PROBLEM DESCRIPTION:
Please give every line of the entries below as a JSON list of strings, one string per line, with blank lines left out.

SUPPLIED DATA:

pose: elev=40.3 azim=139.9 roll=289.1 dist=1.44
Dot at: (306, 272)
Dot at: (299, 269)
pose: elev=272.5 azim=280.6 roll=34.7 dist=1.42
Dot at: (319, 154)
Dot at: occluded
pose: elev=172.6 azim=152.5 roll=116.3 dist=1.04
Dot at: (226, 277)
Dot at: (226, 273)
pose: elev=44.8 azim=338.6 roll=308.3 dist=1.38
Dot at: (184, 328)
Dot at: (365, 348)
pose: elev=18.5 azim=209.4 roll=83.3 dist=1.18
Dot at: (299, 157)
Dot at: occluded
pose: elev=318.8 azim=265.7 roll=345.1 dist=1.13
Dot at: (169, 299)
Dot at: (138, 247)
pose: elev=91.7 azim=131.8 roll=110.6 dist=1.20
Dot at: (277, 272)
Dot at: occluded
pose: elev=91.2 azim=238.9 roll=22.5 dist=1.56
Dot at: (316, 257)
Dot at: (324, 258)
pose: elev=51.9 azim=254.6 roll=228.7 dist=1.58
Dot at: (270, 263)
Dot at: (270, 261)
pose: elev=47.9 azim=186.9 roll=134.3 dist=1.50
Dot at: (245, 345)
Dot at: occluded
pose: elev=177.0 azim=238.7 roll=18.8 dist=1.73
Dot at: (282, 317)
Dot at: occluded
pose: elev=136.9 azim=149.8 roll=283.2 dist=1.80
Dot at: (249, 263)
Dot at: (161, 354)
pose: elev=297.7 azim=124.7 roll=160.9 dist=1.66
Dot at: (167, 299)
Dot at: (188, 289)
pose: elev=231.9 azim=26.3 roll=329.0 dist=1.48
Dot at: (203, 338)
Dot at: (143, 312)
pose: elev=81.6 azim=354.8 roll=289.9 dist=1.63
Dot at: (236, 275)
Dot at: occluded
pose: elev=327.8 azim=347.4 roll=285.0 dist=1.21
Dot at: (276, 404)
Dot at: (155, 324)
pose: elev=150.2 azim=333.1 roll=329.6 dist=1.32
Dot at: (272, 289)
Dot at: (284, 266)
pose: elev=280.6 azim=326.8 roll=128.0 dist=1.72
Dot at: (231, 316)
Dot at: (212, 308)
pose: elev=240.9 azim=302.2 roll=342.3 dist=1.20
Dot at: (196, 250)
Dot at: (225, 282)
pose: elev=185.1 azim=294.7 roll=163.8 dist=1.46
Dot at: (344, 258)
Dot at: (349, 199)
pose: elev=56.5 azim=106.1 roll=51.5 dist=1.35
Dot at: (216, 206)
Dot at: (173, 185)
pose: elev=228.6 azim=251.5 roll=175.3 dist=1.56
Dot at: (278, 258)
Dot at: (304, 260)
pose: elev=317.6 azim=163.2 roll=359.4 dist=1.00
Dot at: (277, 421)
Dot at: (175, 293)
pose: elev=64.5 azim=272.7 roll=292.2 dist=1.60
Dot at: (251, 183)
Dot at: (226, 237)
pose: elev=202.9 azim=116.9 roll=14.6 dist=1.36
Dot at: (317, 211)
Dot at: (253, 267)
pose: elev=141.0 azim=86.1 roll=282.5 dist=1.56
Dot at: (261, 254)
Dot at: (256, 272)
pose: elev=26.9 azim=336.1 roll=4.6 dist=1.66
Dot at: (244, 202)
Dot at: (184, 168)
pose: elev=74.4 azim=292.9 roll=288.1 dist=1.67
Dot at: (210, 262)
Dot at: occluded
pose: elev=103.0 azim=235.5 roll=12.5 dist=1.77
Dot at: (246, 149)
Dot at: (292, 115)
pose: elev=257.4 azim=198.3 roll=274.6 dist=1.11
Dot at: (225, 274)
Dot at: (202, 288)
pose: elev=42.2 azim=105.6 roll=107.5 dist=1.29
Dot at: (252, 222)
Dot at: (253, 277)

EXERCISE OUTPUT:
[
  "pose: elev=40.3 azim=139.9 roll=289.1 dist=1.44",
  "Dot at: (306, 272)",
  "Dot at: (299, 269)",
  "pose: elev=272.5 azim=280.6 roll=34.7 dist=1.42",
  "Dot at: (319, 154)",
  "Dot at: occluded",
  "pose: elev=172.6 azim=152.5 roll=116.3 dist=1.04",
  "Dot at: (226, 277)",
  "Dot at: (226, 273)",
  "pose: elev=44.8 azim=338.6 roll=308.3 dist=1.38",
  "Dot at: (184, 328)",
  "Dot at: (365, 348)",
  "pose: elev=18.5 azim=209.4 roll=83.3 dist=1.18",
  "Dot at: (299, 157)",
  "Dot at: occluded",
  "pose: elev=318.8 azim=265.7 roll=345.1 dist=1.13",
  "Dot at: (169, 299)",
  "Dot at: (138, 247)",
  "pose: elev=91.7 azim=131.8 roll=110.6 dist=1.20",
  "Dot at: (277, 272)",
  "Dot at: occluded",
  "pose: elev=91.2 azim=238.9 roll=22.5 dist=1.56",
  "Dot at: (316, 257)",
  "Dot at: (324, 258)",
  "pose: elev=51.9 azim=254.6 roll=228.7 dist=1.58",
  "Dot at: (270, 263)",
  "Dot at: (270, 261)",
  "pose: elev=47.9 azim=186.9 roll=134.3 dist=1.50",
  "Dot at: (245, 345)",
  "Dot at: occluded",
  "pose: elev=177.0 azim=238.7 roll=18.8 dist=1.73",
  "Dot at: (282, 317)",
  "Dot at: occluded",
  "pose: elev=136.9 azim=149.8 roll=283.2 dist=1.80",
  "Dot at: (249, 263)",
  "Dot at: (161, 354)",
  "pose: elev=297.7 azim=124.7 roll=160.9 dist=1.66",
  "Dot at: (167, 299)",
  "Dot at: (188, 289)",
  "pose: elev=231.9 azim=26.3 roll=329.0 dist=1.48",
  "Dot at: (203, 338)",
  "Dot at: (143, 312)",
  "pose: elev=81.6 azim=354.8 roll=289.9 dist=1.63",
  "Dot at: (236, 275)",
  "Dot at: occluded",
  "pose: elev=327.8 azim=347.4 roll=285.0 dist=1.21",
  "Dot at: (276, 404)",
  "Dot at: (155, 324)",
  "pose: elev=150.2 azim=333.1 roll=329.6 dist=1.32",
  "Dot at: (272, 289)",
  "Dot at: (284, 266)",
  "pose: elev=280.6 azim=326.8 roll=128.0 dist=1.72",
  "Dot at: (231, 316)",
  "Dot at: (212, 308)",
  "pose: elev=240.9 azim=302.2 roll=342.3 dist=1.20",
  "Dot at: (196, 250)",
  "Dot at: (225, 282)",
  "pose: elev=185.1 azim=294.7 roll=163.8 dist=1.46",
  "Dot at: (344, 258)",
  "Dot at: (349, 199)",
  "pose: elev=56.5 azim=106.1 roll=51.5 dist=1.35",
  "Dot at: (216, 206)",
  "Dot at: (173, 185)",
  "pose: elev=228.6 azim=251.5 roll=175.3 dist=1.56",
  "Dot at: (278, 258)",
  "Dot at: (304, 260)",
  "pose: elev=317.6 azim=163.2 roll=359.4 dist=1.00",
  "Dot at: (277, 421)",
  "Dot at: (175, 293)",
  "pose: elev=64.5 azim=272.7 roll=292.2 dist=1.60",
  "Dot at: (251, 183)",
  "Dot at: (226, 237)",
  "pose: elev=202.9 azim=116.9 roll=14.6 dist=1.36",
  "Dot at: (317, 211)",
  "Dot at: (253, 267)",
  "pose: elev=141.0 azim=86.1 roll=282.5 dist=1.56",
  "Dot at: (261, 254)",
  "Dot at: (256, 272)",
  "pose: elev=26.9 azim=336.1 roll=4.6 dist=1.66",
  "Dot at: (244, 202)",
  "Dot at: (184, 168)",
  "pose: elev=74.4 azim=292.9 roll=288.1 dist=1.67",
  "Dot at: (210, 262)",
  "Dot at: occluded",
  "pose: elev=103.0 azim=235.5 roll=12.5 dist=1.77",
  "Dot at: (246, 149)",
  "Dot at: (292, 115)",
  "pose: elev=257.4 azim=198.3 roll=274.6 dist=1.11",
  "Dot at: (225, 274)",
  "Dot at: (202, 288)",
  "pose: elev=42.2 azim=105.6 roll=107.5 dist=1.29",
  "Dot at: (252, 222)",
  "Dot at: (253, 277)"
]